Terima Bintang Bhayangkara Utama dari SBY
Presiden Susilo Bambang Yudhoyono (SBY) menganugerahkan tanda kehormatan Bintang Bhayangkara Utama dan Satyalancana Wira Karya kepada Kapolri Jenderal Polisi Sutarman. Namun bukan SBY yang menyematkan tanda
kehormatan itu, melainkan Djoko Suyanto (Menkopolhukam saat itu).
tanda jasa yang disematkan kepada Sutarman ini adalah yang tertinggi. Tak semua personel polisi mendapatkan bintang jasa itu.
Ini bintang yang diberikan kepada personel kepolisian yang dinilai telah berjasa dalam pengabdiannya tanpa cacat serta memajukan kepolisian RI dalam menjalankan misi mengamankan negara.
Dulu Rumah Saya 'Tempat Jin Buang Anak'
Kediaman Sutarman itu berdinding kayu jati yang diukir dengan model gebyok gaya Kudus. Ruang tamu berornamen tumpang songo dihiasi lampu gantung tradisional khas Jawa. Di tempat inilah Sutarman dan keluarga menyambut ramah para anggota Komisi III yang datang dalam rangka melakukan uji kelayakan dan kepatutan.
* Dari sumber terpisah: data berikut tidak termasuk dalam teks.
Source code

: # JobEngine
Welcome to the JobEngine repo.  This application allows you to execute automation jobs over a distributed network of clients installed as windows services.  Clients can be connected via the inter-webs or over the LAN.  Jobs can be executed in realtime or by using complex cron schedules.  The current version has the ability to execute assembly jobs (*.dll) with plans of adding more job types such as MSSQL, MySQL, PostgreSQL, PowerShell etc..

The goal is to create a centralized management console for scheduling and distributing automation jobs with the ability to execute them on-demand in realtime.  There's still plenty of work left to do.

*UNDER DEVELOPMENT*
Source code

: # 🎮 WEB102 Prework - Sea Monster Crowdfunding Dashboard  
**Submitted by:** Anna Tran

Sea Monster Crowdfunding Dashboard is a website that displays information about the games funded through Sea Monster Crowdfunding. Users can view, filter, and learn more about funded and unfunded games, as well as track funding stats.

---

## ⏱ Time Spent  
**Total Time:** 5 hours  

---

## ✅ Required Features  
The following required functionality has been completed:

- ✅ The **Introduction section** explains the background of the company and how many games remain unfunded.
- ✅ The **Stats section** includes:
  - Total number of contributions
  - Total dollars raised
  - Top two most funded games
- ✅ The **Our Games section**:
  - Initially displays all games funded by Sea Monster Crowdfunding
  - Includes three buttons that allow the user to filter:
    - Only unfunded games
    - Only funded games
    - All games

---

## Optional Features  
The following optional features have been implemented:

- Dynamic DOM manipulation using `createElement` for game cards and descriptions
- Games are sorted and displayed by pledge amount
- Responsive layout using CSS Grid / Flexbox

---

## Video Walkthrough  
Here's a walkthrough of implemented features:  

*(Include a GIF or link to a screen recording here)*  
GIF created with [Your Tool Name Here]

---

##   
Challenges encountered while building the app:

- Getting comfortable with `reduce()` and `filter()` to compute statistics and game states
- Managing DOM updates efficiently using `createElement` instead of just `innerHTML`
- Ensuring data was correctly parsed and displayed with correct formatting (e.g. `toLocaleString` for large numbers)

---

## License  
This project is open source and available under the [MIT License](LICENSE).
Saat tiba di kediaman Sutarman, para tamu disambut dengan gerbang kayu setinggi 2 meter. Di balik gerbang, sebidang halaman minimalis yang dipenuhi tanaman hijau dan rimbun menyejukkan pandangan. Sutarman menjelaskan, rumah ini sudah ditempatinya bersama keluarga selama puluhan tahun. Dibeli dari gaji selama bekerja sebagai anggota Polri.
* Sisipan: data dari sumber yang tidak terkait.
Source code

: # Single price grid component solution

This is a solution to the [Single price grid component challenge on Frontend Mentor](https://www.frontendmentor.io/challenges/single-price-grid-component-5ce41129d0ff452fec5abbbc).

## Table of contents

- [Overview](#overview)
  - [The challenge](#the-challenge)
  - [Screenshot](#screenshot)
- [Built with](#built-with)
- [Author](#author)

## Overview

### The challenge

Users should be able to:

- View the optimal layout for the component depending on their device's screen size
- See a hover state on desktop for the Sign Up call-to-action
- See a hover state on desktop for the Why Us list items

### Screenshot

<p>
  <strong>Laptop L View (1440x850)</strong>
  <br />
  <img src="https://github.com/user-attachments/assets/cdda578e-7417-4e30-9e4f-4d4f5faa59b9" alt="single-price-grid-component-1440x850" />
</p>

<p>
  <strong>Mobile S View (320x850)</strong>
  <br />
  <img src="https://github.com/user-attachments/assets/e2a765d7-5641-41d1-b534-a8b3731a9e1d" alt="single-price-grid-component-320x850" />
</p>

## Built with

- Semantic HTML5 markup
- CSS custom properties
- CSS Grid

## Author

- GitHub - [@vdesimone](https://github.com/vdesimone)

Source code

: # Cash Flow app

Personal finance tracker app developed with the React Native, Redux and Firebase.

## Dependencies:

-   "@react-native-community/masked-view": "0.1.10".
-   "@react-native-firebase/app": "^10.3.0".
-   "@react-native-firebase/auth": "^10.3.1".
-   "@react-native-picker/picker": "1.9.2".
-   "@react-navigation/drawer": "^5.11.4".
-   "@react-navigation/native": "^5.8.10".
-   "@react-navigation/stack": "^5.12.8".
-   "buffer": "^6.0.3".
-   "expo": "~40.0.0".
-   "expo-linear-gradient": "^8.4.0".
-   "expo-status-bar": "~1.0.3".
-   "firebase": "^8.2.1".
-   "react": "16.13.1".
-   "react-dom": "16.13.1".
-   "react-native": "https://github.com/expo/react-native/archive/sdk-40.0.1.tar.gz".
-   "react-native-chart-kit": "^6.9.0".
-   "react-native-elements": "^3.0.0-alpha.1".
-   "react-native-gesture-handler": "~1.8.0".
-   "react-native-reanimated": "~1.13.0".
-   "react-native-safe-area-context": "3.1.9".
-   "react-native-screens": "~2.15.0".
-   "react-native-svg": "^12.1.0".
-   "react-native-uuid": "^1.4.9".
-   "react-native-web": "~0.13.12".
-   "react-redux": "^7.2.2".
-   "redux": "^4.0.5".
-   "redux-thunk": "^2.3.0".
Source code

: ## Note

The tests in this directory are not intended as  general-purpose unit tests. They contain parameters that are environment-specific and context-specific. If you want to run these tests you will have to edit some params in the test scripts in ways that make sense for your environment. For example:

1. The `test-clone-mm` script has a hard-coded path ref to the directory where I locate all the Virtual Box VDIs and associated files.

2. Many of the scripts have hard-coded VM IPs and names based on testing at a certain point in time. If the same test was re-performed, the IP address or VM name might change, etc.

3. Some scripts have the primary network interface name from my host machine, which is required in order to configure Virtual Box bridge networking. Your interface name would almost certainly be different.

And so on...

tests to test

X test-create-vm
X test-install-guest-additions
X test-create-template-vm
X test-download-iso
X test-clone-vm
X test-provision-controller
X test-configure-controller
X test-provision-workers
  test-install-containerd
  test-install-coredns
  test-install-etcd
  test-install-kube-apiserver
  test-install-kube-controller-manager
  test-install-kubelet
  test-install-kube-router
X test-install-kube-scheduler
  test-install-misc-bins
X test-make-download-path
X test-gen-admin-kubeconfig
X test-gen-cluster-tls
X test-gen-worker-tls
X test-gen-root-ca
"Sudah puluhan tahun kami tinggal di sini. Dulu ini tempat jin buang anak. Kita tinggal di lingkungan Betawi dan di belakang sini juga ada kampung dan kami tinggal bersama masyarakat di sini," kata Sutarman di kediamannya.
"Dan akhirnya saya punya tempat ini. Selama saya di Jakarta saya tinggal di sini, dengan keringat saya susah payah membangun rumah dan keluarga ini," tambah mantan Kapolda Metro Jaya ini.
Cara Berantas Korupsi di Tubuh Polri
Korupsi di Indonesia masih marak. Bahkan belakangan menyentuh pejabat yang menjadi garda terdepan penegak keadilan. Atas kondisi tersebut, Kapolri Jenderal Pol Sutarman menegaskan dirinya tidak pandang bulu untuk menindak jajaran Korps Bayangkara yang melakukan tindak pidana korupsi dalam hal penyimpangan anggaran.
Guna mengantisipasi tindak pidana korupsi di institusinya, Sutarman segera meningkatkan pengawasan dan kinerja jajarannya dalam hal penggunaan uang negara di instansi Polri, baik oleh lembaga internal Polri, maupun lembaga pengawasan eksternal.
"Dengan meningkatkan pengawasan terhadap kinerja dan penggunaan uang negara, melalui pengawasan internal maupun eksternal," terang dia.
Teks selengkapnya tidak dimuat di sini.